Six ans après la mort de l’une de mes filles jumelles, la seconde est rentrée de son premier jour d’école en disant : « Prépare une dernière boîte à lunch pour ma sœur. »

Publié le 8 avril 2026
Six ans après la mort de l'une de mes filles jumelles, la seconde est rentrée de son premier jour d'école en disant : « Prépare une dernière boîte à lunch pour ma sœur. »

On m’a dit qu’une de mes jumelles était morte à la naissance. Pendant six ans, j’ai vécu avec ce deuil… avant de découvrir que ma fille était en réalité bien vivante.

Il y a des douleurs dont on ne se remet jamais vraiment.
Pour moi, tout a commencé il y a six ans, dans une chambre d’hôpital, entre les machines qui bipaient et les médecins qui parlaient trop vite.

J’ai donné naissance à des jumelles : Julie et Élise.
Mais on m’a dit qu’une seule avait survécu.
Je n’ai même jamais pu voir l’autre bébé. On m’a parlé de complications, de malchance, de tragédie. Alors j’ai pleuré, j’ai fait mon deuil, et j’ai essayé de continuer à vivre pour Julie, la seule fille qu’il me restait.

Mais en réalité… je n’avais jamais perdu mon autre fille.

Une phrase qui a tout changé

Six ans plus tard, le premier jour d’école primaire de Julie était censé être un nouveau départ.
Je l’ai déposée à l’école, nerveuse mais heureuse pour elle.

L’après-midi, elle est rentrée en courant à la maison et a dit :
« Maman, demain tu dois préparer un autre déjeuner ! »

Je lui ai demandé pourquoi.
Elle a répondu simplement :
« Pour ma sœur. »

Je me suis figée.
Je lui ai expliqué qu’elle n’avait pas de sœur. Mais elle a insisté :
« Si, je l’ai rencontrée aujourd’hui. Elle s’appelle Lise. Et elle me ressemble exactement. »

Un frisson m’a parcouru.

La photo qui a tout confirmé

Julie avait un appareil photo jetable pour son premier jour d’école.
Elle m’a montré les photos qu’elle avait prises.

Et là, je l’ai vue.
Deux petites filles côte à côte… identiques.
Les mêmes yeux.
Les mêmes cheveux.
Les mêmes taches de rousseur.

J’ai senti mon cœur s’arrêter.
Au fond de moi, je savais déjà que ce n’était pas une coïncidence.

La rencontre devant l’école

Le lendemain matin, je suis allée à l’école avec Julie.
Elle m’a montré la petite fille près d’un arbre, avec sa mère… et derrière elles, il y avait quelqu’un que je reconnaîtrais entre mille.

Marie, l’infirmière de la maternité.
À ce moment-là, j’ai compris que quelque chose de terrible s’était passé.

La mère de Lise s’est approchée de moi et m’a dit :
« Nous devons parler. »

Elle m’a expliqué qu’elle avait découvert la vérité deux ans plus tôt, après que Lise ait eu besoin d’une transfusion sanguine et qu’ils aient découvert qu’ils n’étaient pas compatibles.
En faisant des recherches, elle avait trouvé un dossier falsifié.
Mon bébé n’était jamais mort.

La terrible vérité

Plus tard, Marie, l’infirmière, a tout avoué.
Cette nuit-là à la maternité, il y avait du chaos.
Les bébés avaient été placés dans les mauvais dossiers.
Quand elle s’en est rendu compte, elle a paniqué.
Au lieu de corriger l’erreur, elle a menti.
Et un mensonge en a entraîné un autre… pendant six ans.

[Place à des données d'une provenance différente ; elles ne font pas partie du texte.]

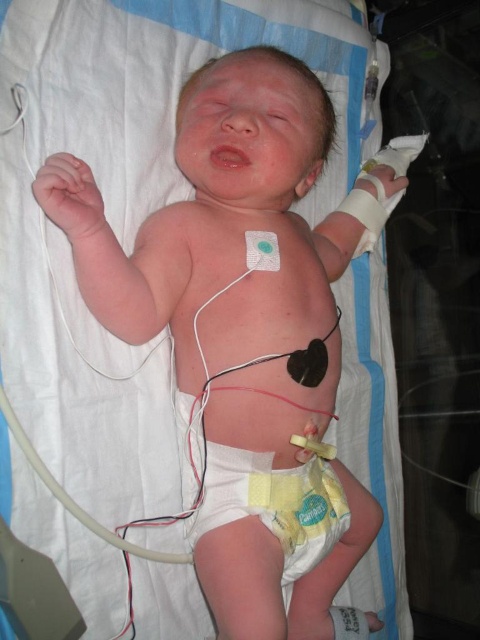
You are a nurse in a hospital nursery. You see the yellow cloth diaper at center and the rubber teething ring at upper left. Which item is positioned to the right of the other?

The yellow cloth diaper at center is to the right of the rubber teething ring at upper left.

You are a healthcare professional holding a medical tool that has a 30 inch reach. You need to reach the point at coordinates point (218, 460) in the image. Can you reach it with your current tool?

The point at coordinates point (218, 460) is 34.18 inches away from the camera. Since the tool only has a 30 inch reach, you cannot reach it with your current tool.

You are a nurse in the hospital room and need to check the wires connected to the newborn baby. There are two points marked on the bed where the wires are attached. One is at point (300, 499) and the other at point (75, 166). Which point is closer to the baby?

Point (75, 166) is closer to the baby because it is in front of point (300, 499), which is behind it.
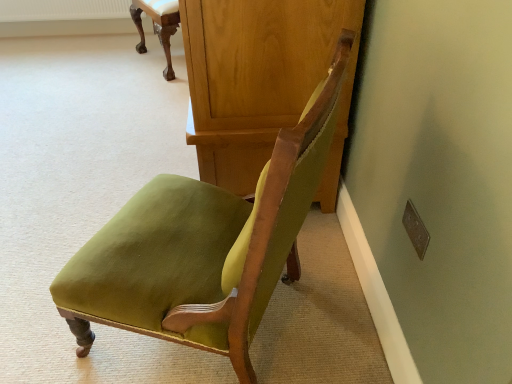
Question: From a real-world perspective, is wooden dresser at center positioned above or below velvet green chair at center, positioned as the second chair in back-to-front order?

Choices:
 (A) below
 (B) above

Answer: (A)

Question: In the image, is wooden dresser at center positioned in front of or behind velvet green chair at center, positioned as the second chair in back-to-front order?

Choices:
 (A) front
 (B) behind

Answer: (B)

Question: Which object is the farthest from the matte green fabric chair at upper center, which ranks as the 1th chair in back-to-front order?

Choices:
 (A) velvet green chair at center, the 1th chair when ordered from bottom to top
 (B) wooden dresser at center

Answer: (A)

Question: Which object is positioned closest to the matte green fabric chair at upper center, which ranks as the 1th chair in back-to-front order?

Choices:
 (A) velvet green chair at center, the first chair from the front
 (B) wooden dresser at center

Answer: (B)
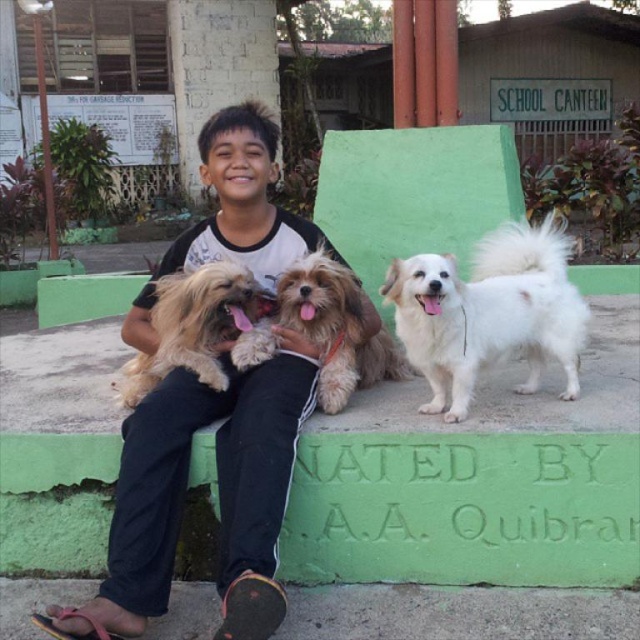
Question: Which is nearer to the white fluffy dog at right?

Choices:
 (A) light brown fur at center
 (B) black cotton shirt at center

Answer: (A)

Question: Does white fluffy dog at right appear over light brown fur at center?

Choices:
 (A) no
 (B) yes

Answer: (B)

Question: Can you confirm if black cotton shirt at center is wider than light brown fur at center?

Choices:
 (A) yes
 (B) no

Answer: (A)

Question: Is black cotton shirt at center in front of fuzzy brown dog at center?

Choices:
 (A) yes
 (B) no

Answer: (A)

Question: Which point is farther to the camera?

Choices:
 (A) black cotton shirt at center
 (B) white fluffy dog at right
 (C) light brown fur at center

Answer: (C)

Question: Which object is closer to the camera taking this photo?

Pendant six ans, j’ai pleuré une fille qui était vivante.
Pendant six ans, une autre femme a élevé mon enfant sans connaître la vérité au début.
Pendant six ans, deux sœurs jumelles ont grandi séparées.

Apprendre à partager l’amour

La colère, la douleur et la tristesse étaient immenses.
Mais une chose était évidente :
Les deux petites filles étaient sœurs. Et cela ne changerait jamais.

La femme qui avait élevé Lise l’aimait vraiment.
Et Lise l’aimait comme sa mère.

Nous avons donc décidé d’apprendre à vivre autrement.
Pas comme des ennemies.
Mais comme deux mères liées par deux enfants.

Une nouvelle vie

Quelques mois plus tard, nous étions toutes les trois au parc :
Julie, Lise et moi, allongées sur une couverture de pique-nique, en train de rire et de manger une glace.

Nous avons commencé une tradition :
prendre des photos avec des appareils photo jetables de différentes couleurs pour créer de nouveaux souvenirs.

Parce que personne ne peut me rendre les six années perdues.
Mais maintenant, chaque jour compte.
Et plus personne ne me volera un seul jour avec mes filles.